Arrange every text line from the records below into a Markdown table with the columns Row and Line, numbering the lines in order and skipping blank ones. Leave the pictures out of your answer.

Records for the exercise |
(begin)
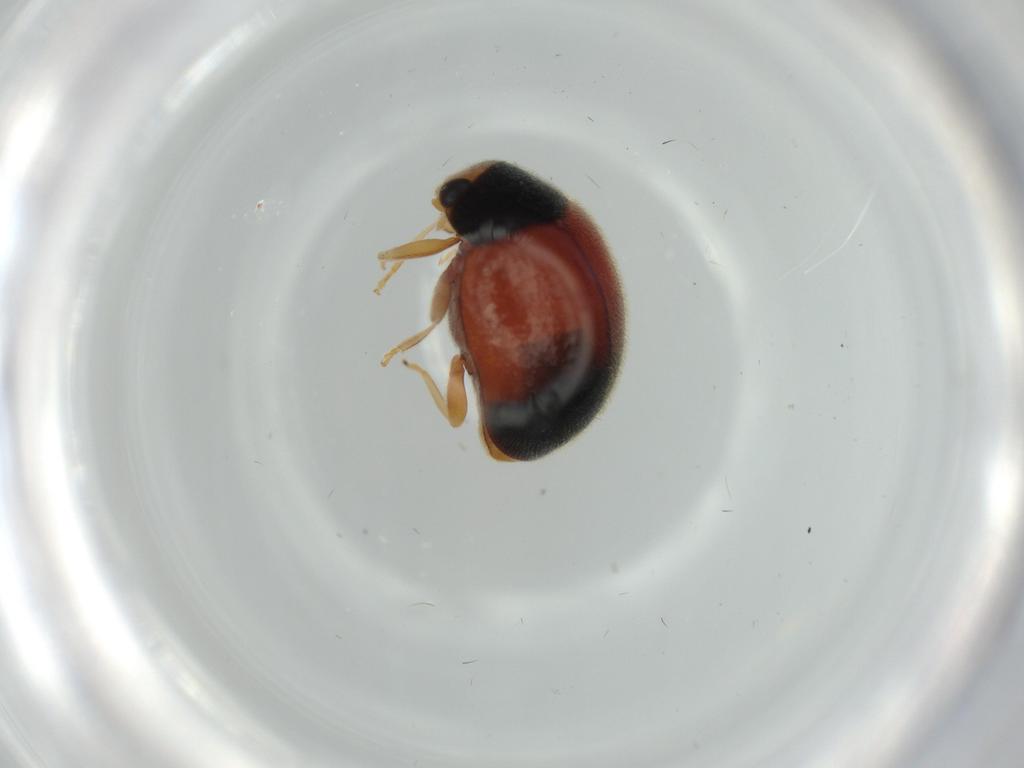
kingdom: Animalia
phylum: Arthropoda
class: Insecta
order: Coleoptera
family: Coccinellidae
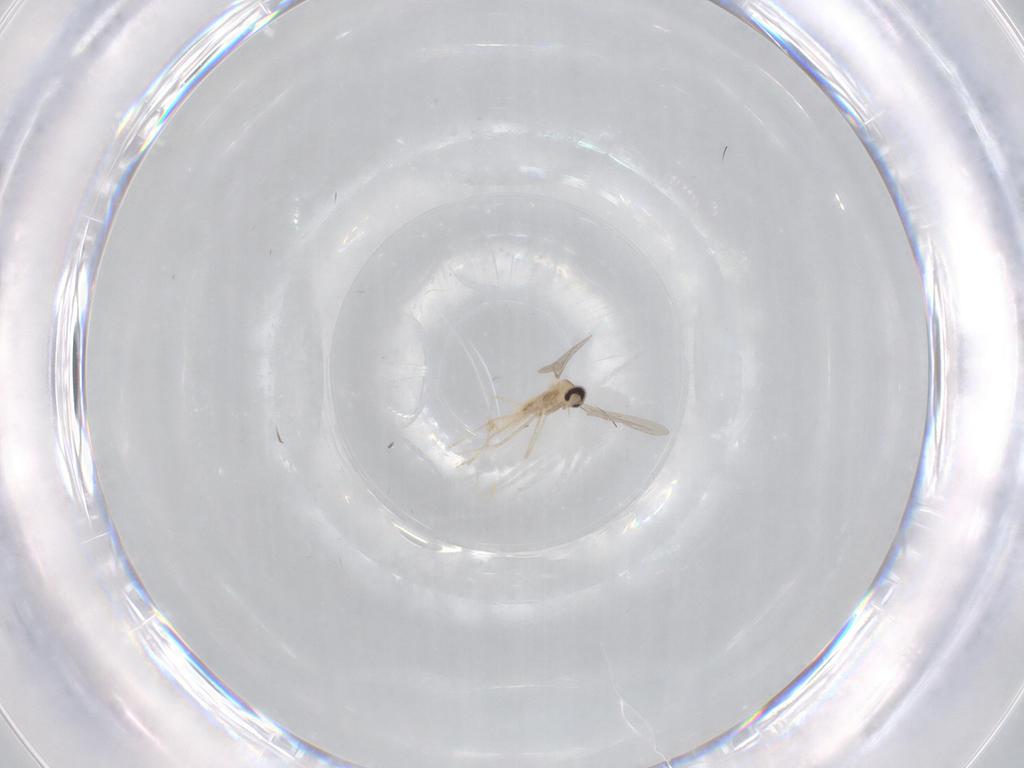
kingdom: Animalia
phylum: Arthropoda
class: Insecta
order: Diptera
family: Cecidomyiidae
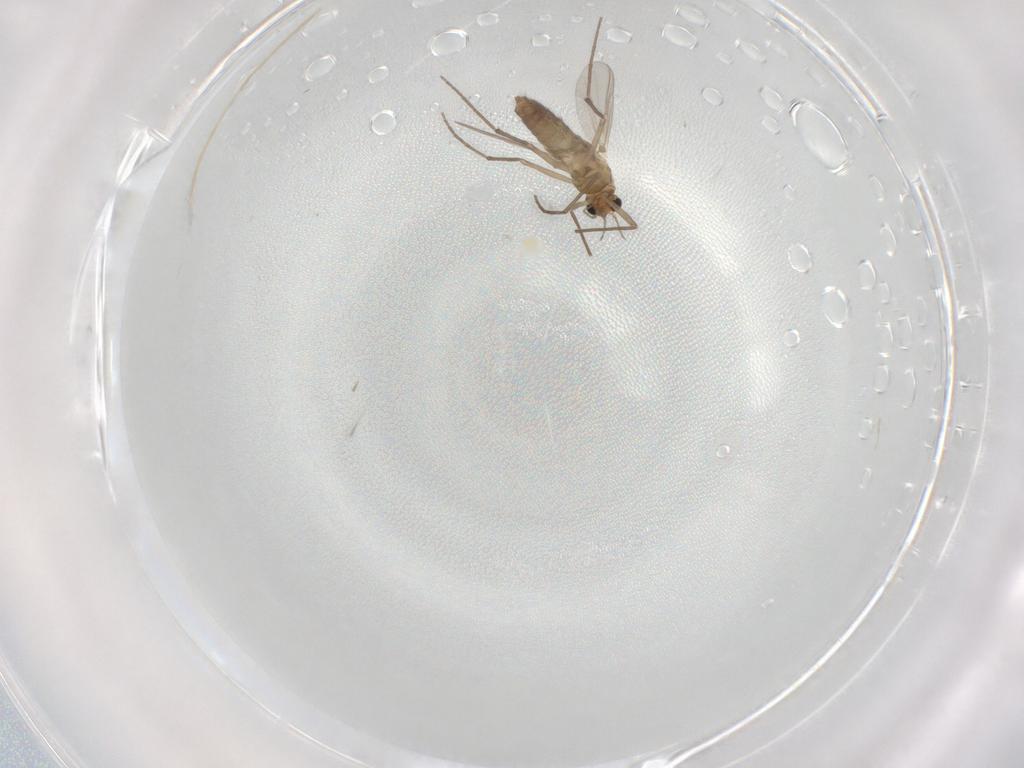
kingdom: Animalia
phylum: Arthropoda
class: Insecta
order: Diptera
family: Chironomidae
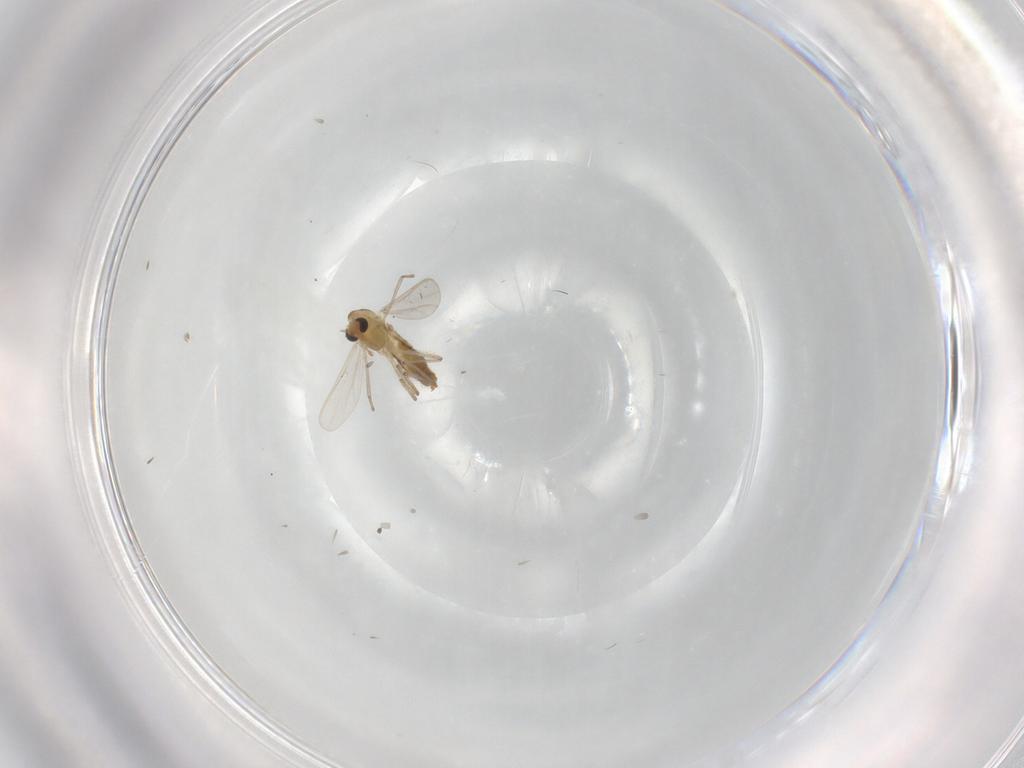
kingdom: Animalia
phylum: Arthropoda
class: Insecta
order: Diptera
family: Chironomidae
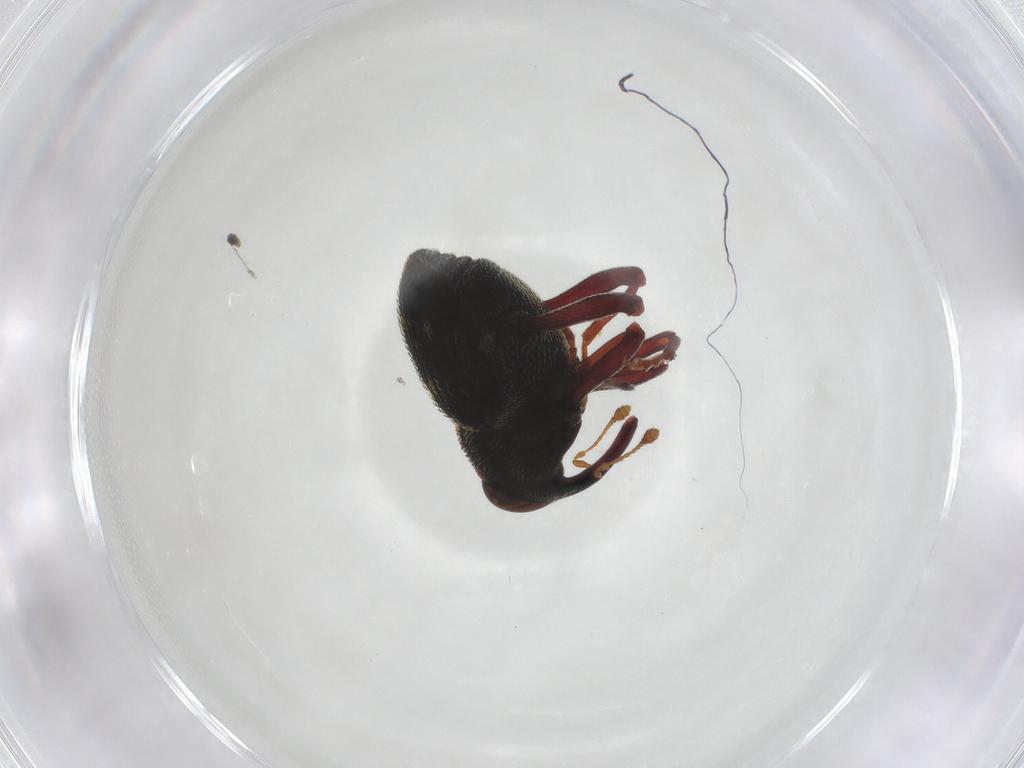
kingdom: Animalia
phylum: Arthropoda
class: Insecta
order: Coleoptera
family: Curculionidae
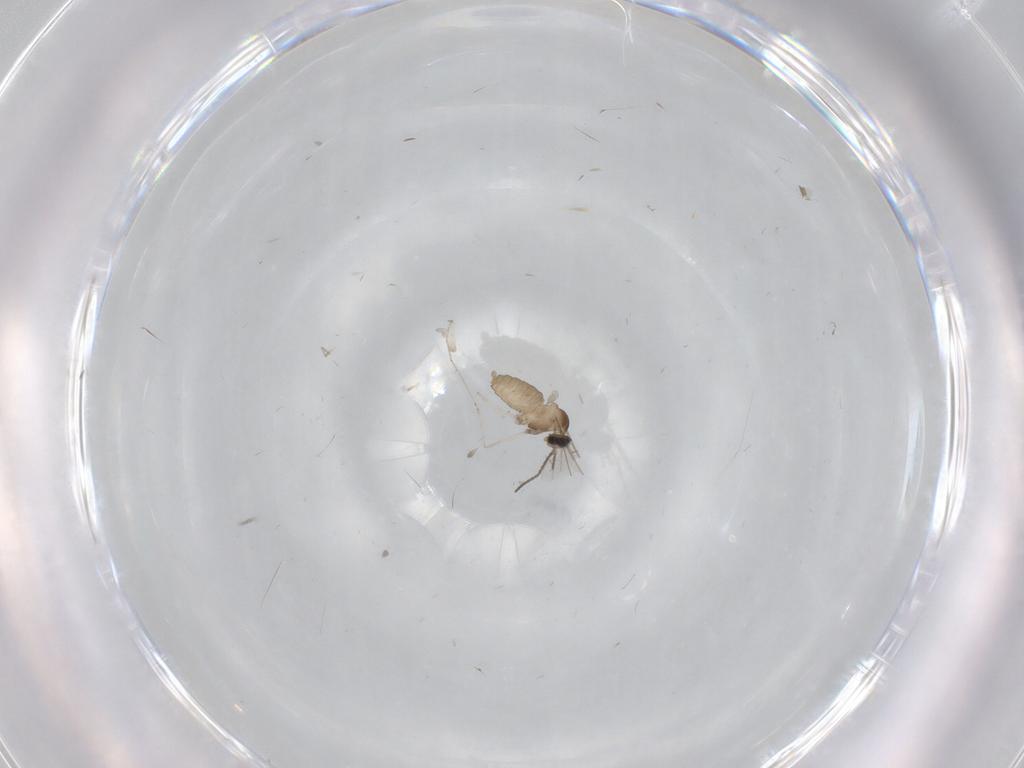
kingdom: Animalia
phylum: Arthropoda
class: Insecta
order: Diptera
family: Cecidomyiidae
(end)
Complete response |
| Row | Line |
|---|---|
| 1 | kingdom: Animalia |
| 2 | phylum: Arthropoda |
| 3 | class: Insecta |
| 4 | order: Coleoptera |
| 5 | family: Coccinellidae |
| 6 | kingdom: Animalia |
| 7 | phylum: Arthropoda |
| 8 | class: Insecta |
| 9 | order: Diptera |
| 10 | family: Cecidomyiidae |
| 11 | kingdom: Animalia |
| 12 | phylum: Arthropoda |
| 13 | class: Insecta |
| 14 | order: Diptera |
| 15 | family: Chironomidae |
| 16 | kingdom: Animalia |
| 17 | phylum: Arthropoda |
| 18 | class: Insecta |
| 19 | order: Diptera |
| 20 | family: Chironomidae |
| 21 | kingdom: Animalia |
| 22 | phylum: Arthropoda |
| 23 | class: Insecta |
| 24 | order: Coleoptera |
| 25 | family: Curculionidae |
| 26 | kingdom: Animalia |
| 27 | phylum: Arthropoda |
| 28 | class: Insecta |
| 29 | order: Diptera |
| 30 | family: Cecidomyiidae |